La hauteur totale des clôtures en limites séparatives ne doit pas dépasser 1,60 m. La hauteur totale des clôtures sur les voies et emprises publiques ne doit pas dépasser 1,60 m. Cependant, en limite Ouest de la zone d’activités de la Gare, les clôtures pourront être portées à une hauteur supérieure pour protection anti-bruit des habitations voisines.
Sont interdits : - les clôtures en éléments de béton moulé, - les palissades en planche ou en tôle, - les palissades plastifiées de couleur vive ou blanche.
Les enrochements cyclopéens sont interdits, ainsi que tout mode de réalisation introduisant des éléments hors d’échelle avec la construction.
F – ELEMENTS TECHNIQUES
1) Antennes et paraboles Les antennes de télévision et paraboles seront positionnées de façon à être invisibles depuis les principales voies de circulation.
2) Boites aux lettres et coffrets électriques Ces éléments seront obligatoirement intégrés aux façades de la construction lorsque celle-ci est en bordure de voie ou accessible depuis la voie. Ils devront être intégrés dans un petit muret technique n’excédant pas 1,30 mètre de haut (intégration à prendre en compte avec d’éventuels portails)

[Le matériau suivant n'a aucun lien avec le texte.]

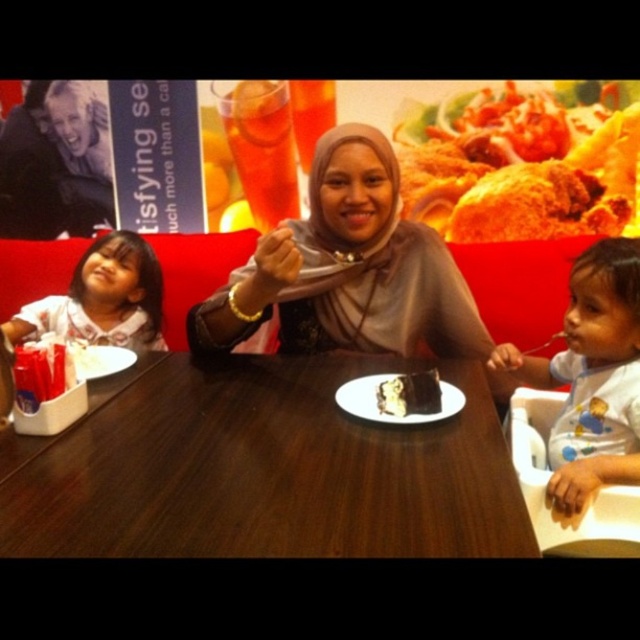
You are a photographer setting up for a family photo. You need to ensure that the matte brown hijab at center and the chocolate cake at center are both visible in the frame. Based on their sizes, which object might require more space in the composition?

The matte brown hijab at center is larger in size than the chocolate cake at center, so it would require more space in the composition to ensure it is fully visible.

You are a waiter in a restaurant and need to place a dessert plate that is 12 inches wide between the smooth white shirt at right and the chocolate cake at center. Can you fit it there?

The distance between the smooth white shirt at right and the chocolate cake at center is 15.19 inches. Since the dessert plate is 12 inches wide, there is enough space to fit it between them.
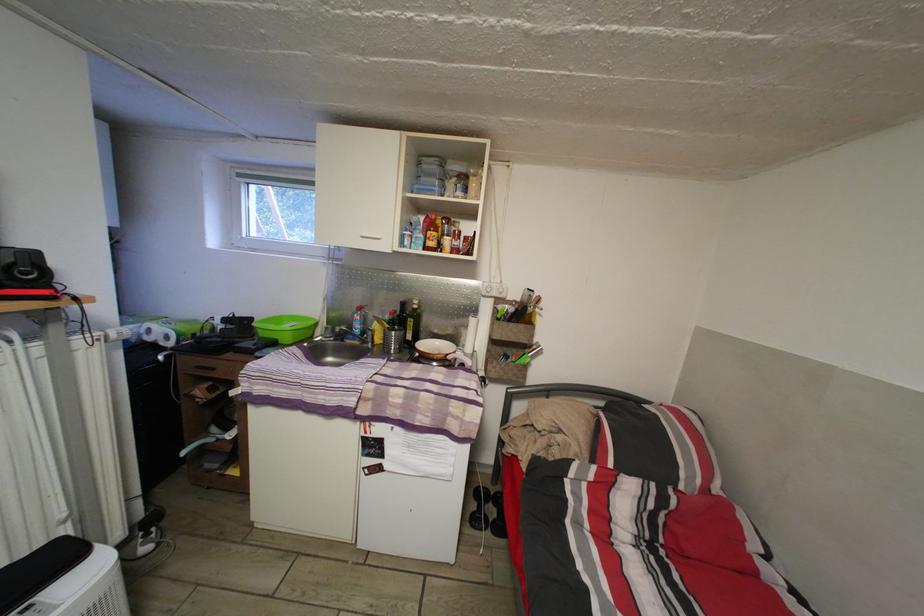
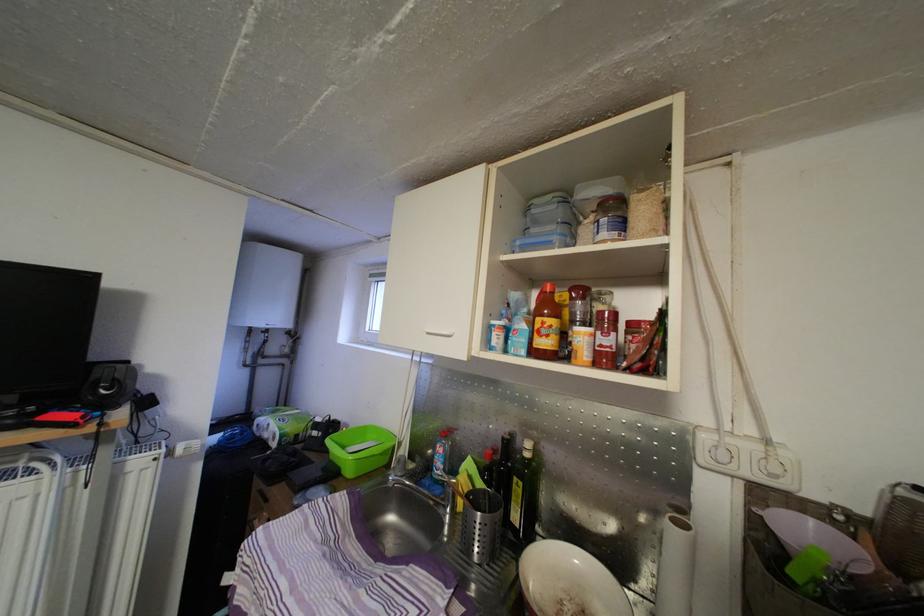
The first image is from the beginning of the video and the second image is from the end. How did the camera likely rotate when shooting the video?

The camera rotated toward left-up.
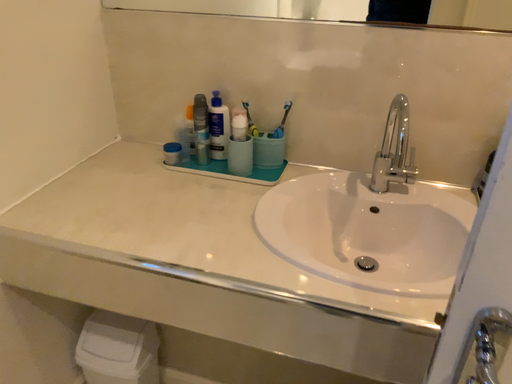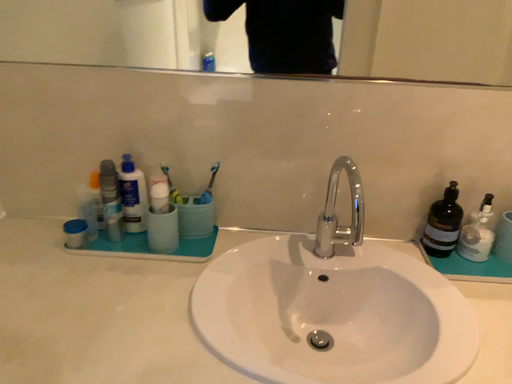
Question: How did the camera likely rotate when shooting the video?

Choices:
 (A) rotated right
 (B) rotated left

Answer: (A)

3) Equipements liées aux énergies renouvelables L’utilisation de capteurs solaires en mur trombe ou en toiture est acceptée. Leur utilisation est bienvenue à la seule condition qu’ils soient parfaitement intégrés soit à la façade comme élément de composition, soit à la couverture de la toiture. L’intégration pouvant être réalisée, soit par incorporation au toit, soit par surimposition sur le toit.
4) Mouvements de terrain Les mouvements de terrain (déblais, remblais) nécessaires à l’implantation du bâtiment doivent être limités aux stricts besoins techniques de la construction et ne doivent pas conduire à une émergence de la construction dans le paysage.
TITRE VIII - DEFINITIONS
AFFOUILLEMENTS ET EXHAUSSEMENTS DE SOL
Tous travaux de remblai ou de déblai. Sauf s’ils sont nécessaires à l’exécution d’un permis de construire, ces travaux sont soumis :
– à déclaration préalable dans le cas où la superficie excède 100 m² et la hauteur ou la profondeur dépasse 2 mètres (article R.421-23 du Code de l’Urbanisme),
– à permis d’aménager dans le cas où la superficie excède 2 ha et la hauteur ou la profondeur dépasse 2 mètres (article R.421-19 du Code de l’Urbanisme).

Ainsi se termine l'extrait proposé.